Walker would only start in 5 of the Lakers 19 playoff games, with Robert Horry entrenching himself as the starter with his clutch play. In Game 4 of the 2002 Western Conference Finals on May 26, 2002, Walker made a 3-pointer at the end of the first half; by then the Sacramento Kings led the Lakers 65–51. Although the shot counted, television replays showed Walker had released the ball after the buzzer went off. The Lakers won the game 100–99 on a buzzer-beating 3-pointer from Horry that tied the series at 2. The Lakers then won the series in 7 to advance to the Finals. Walker's shot influenced the NBA's decision to institute instant replay for review the following season.

The Lakers reached the NBA Finals, defeating the New Jersey Nets in a four-game sweep to win their third straight championship and give Walker his first and only championship ring. Shaq has credited Walker for his contributions to the Lakers championship run, namely his play against Chris Webber of the Kings during the Western Conference Finals series. He would be the last Laker to wear #52 before it was retired in honor of Jamaal Wilkes.

The following year, Walker was now the primary backup behind O'Neal and Horry, but still started in 39 of 67 games. The Lakers three–year reign as champions ended with a loss to the Spurs in the conference semifinals. He became a free agent after the season, and the Lakers opted to sign Karl Malone and draft Brian Cook, effectively ending his run in Los Angeles.
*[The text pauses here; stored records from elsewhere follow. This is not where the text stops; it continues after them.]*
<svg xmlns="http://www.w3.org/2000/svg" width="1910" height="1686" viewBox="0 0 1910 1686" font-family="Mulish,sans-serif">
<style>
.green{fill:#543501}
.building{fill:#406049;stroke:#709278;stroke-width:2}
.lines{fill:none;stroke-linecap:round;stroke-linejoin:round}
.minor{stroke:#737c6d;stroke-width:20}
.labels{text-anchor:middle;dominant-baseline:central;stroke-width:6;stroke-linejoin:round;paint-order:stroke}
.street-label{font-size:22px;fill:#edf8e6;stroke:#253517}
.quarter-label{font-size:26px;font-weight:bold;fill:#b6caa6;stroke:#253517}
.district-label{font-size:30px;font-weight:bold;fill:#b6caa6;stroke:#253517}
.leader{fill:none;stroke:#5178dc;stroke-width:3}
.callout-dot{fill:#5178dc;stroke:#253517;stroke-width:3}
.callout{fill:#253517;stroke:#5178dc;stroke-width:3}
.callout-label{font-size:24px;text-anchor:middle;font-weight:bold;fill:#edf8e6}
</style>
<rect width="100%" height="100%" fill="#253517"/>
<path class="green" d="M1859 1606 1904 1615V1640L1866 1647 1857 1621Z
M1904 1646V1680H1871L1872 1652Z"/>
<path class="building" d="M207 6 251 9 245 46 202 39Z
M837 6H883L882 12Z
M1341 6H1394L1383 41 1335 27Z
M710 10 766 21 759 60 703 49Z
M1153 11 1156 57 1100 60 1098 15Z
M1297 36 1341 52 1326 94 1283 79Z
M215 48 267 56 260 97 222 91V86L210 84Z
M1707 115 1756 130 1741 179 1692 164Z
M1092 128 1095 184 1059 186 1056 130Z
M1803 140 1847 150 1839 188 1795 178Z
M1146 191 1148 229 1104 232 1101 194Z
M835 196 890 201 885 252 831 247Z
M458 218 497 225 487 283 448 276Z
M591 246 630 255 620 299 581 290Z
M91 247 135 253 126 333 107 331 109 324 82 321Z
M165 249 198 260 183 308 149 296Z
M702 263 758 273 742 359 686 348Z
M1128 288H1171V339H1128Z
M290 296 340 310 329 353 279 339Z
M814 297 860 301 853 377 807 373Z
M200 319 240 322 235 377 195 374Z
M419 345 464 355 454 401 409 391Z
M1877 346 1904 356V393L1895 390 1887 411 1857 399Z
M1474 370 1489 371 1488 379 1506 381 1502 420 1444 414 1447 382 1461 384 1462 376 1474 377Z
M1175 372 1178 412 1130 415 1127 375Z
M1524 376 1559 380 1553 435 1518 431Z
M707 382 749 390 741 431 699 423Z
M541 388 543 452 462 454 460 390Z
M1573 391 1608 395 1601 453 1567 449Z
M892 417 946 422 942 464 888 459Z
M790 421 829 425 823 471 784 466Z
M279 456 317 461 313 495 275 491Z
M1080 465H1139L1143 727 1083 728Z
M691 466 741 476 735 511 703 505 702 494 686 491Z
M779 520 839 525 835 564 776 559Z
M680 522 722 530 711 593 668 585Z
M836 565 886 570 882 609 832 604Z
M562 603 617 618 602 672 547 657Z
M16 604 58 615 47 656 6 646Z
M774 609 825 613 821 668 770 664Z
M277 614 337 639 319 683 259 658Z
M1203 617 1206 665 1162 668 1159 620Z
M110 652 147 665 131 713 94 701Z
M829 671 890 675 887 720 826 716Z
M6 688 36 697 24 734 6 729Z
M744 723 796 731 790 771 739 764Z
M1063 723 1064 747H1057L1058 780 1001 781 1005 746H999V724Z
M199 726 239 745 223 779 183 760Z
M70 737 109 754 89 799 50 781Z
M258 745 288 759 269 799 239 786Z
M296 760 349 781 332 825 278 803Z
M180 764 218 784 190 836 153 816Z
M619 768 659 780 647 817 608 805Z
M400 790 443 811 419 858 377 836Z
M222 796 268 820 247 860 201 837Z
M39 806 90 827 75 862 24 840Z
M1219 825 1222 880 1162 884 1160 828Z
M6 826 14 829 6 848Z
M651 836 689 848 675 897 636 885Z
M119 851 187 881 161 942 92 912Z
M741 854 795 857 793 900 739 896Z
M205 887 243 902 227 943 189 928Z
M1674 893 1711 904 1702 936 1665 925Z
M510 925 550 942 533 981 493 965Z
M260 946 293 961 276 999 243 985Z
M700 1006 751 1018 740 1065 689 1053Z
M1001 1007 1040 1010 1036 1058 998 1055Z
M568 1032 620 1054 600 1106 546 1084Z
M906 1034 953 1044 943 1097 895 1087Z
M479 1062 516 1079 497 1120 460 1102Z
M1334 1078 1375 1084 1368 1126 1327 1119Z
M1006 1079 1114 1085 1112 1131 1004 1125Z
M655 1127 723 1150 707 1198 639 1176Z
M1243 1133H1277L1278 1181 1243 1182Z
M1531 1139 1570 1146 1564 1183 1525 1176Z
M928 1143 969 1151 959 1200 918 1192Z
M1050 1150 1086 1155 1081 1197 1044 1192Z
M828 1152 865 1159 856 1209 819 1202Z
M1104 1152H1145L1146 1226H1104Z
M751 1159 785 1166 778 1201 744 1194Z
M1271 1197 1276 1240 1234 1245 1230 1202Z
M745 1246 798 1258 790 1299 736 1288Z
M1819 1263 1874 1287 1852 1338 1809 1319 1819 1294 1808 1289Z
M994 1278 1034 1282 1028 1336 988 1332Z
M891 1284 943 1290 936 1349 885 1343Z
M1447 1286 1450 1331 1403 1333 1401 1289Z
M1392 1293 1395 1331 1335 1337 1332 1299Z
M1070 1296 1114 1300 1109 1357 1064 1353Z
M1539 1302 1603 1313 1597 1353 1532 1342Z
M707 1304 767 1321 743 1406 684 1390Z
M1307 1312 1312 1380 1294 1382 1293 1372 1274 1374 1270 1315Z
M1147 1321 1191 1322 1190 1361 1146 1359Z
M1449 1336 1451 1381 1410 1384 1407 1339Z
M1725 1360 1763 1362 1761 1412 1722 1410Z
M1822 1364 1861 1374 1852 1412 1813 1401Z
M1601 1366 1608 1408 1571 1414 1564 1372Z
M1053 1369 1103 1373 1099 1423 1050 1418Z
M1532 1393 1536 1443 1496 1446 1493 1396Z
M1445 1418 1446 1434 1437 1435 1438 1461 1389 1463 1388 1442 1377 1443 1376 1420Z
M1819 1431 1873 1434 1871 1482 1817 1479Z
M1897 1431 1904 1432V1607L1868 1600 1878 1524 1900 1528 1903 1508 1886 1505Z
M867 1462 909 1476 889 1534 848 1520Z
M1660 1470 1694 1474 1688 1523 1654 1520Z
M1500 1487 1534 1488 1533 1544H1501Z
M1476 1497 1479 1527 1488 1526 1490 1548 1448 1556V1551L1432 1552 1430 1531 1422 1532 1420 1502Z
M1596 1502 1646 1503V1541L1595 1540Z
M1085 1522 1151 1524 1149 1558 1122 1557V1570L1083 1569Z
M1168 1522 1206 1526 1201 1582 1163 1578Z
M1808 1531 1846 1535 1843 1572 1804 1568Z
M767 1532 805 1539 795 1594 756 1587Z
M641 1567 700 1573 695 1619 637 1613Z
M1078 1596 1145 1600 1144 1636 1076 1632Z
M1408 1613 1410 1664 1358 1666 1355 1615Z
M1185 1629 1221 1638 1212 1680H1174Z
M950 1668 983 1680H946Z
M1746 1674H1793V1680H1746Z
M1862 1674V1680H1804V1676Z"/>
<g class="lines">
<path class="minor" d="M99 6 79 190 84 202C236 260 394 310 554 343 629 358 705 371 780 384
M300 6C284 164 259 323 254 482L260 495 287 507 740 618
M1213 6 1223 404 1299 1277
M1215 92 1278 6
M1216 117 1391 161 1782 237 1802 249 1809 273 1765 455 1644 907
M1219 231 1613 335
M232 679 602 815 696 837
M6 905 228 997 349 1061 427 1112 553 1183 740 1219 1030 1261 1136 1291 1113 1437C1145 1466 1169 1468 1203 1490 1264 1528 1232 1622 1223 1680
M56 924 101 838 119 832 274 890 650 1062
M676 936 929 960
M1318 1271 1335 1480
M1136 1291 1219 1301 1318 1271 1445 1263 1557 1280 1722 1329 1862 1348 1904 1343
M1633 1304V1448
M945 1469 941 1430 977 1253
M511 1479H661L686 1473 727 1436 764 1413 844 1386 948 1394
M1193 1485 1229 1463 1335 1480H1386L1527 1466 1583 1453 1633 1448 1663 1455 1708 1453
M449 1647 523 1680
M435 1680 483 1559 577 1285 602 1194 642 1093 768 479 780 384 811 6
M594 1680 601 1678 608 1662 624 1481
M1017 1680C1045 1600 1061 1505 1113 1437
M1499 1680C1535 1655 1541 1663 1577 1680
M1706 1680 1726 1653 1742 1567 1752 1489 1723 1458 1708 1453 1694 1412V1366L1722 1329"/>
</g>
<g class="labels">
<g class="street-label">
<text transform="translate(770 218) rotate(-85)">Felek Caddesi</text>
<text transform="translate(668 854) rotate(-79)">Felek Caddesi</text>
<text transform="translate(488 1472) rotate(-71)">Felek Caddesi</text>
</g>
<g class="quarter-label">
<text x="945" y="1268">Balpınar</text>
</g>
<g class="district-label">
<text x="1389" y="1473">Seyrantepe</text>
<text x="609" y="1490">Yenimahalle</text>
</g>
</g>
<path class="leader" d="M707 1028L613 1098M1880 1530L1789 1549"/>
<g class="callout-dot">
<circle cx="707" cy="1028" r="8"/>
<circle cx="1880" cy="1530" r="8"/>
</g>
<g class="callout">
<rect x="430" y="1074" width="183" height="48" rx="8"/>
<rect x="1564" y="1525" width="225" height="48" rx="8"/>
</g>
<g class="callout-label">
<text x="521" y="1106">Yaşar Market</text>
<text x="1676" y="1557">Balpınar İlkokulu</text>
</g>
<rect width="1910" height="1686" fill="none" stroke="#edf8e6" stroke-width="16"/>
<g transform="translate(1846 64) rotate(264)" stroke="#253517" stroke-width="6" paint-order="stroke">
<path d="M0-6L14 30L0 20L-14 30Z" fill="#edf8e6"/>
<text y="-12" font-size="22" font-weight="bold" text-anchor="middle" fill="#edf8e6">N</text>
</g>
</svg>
===Later years and international play===
Walker signed as a free agent with the Miami Heat in 2003. The following season, he signed with the Washington Wizards. He dealt with numerous injuries both years and only played 47 games over the two seasons.

Walker spent a brief seven–game stint with the Indiana Pacers during the 2005–06 season and a portion of the 2007 offseason with the Milwaukee Bucks, but was unable to latch on with either team.

In January 2006, Walker played in four games with the Russian Professional Basketball League team UNICS Kazan, averaging 7.0 points and 4.3 rebounds per game.

In 2007, Walker joined Syria's Al-Jalaa Aleppo. With Al-Jalaa, Walker won the Syrian D-1 championship in 2008.

In 2009, Walker signed with Chinese league's Shandong Lions.
Walker later played with the Korean Basketball League's Seoul SK Knights.

In January 2010, Walker was released from Korean Basketball League's Seoul SK Knights after averaging 14.1 points and 8.9 rebounds. In October 2010 he signed again with Al-Jalaa Aleppo. He won a second Syrian League Championship with the team that season, and retired shortly after.

==Personal life==
In Swahili, "Samaki" means "fish" . Walker has three children, sons Dibaji and Jabari, and daughter Sakima. After his 17-year-old nephew Deandre Hillman died from cardiac arrest in 2001, Walker joined the non-profit organization Start-A-Heart, which provides automated external defibrillators to schools and other public facilities. He spent the 2006–07 season forming Life Choices Foundation, a nonprofit aiming to keep youth in inner-city Los Angeles out of trouble.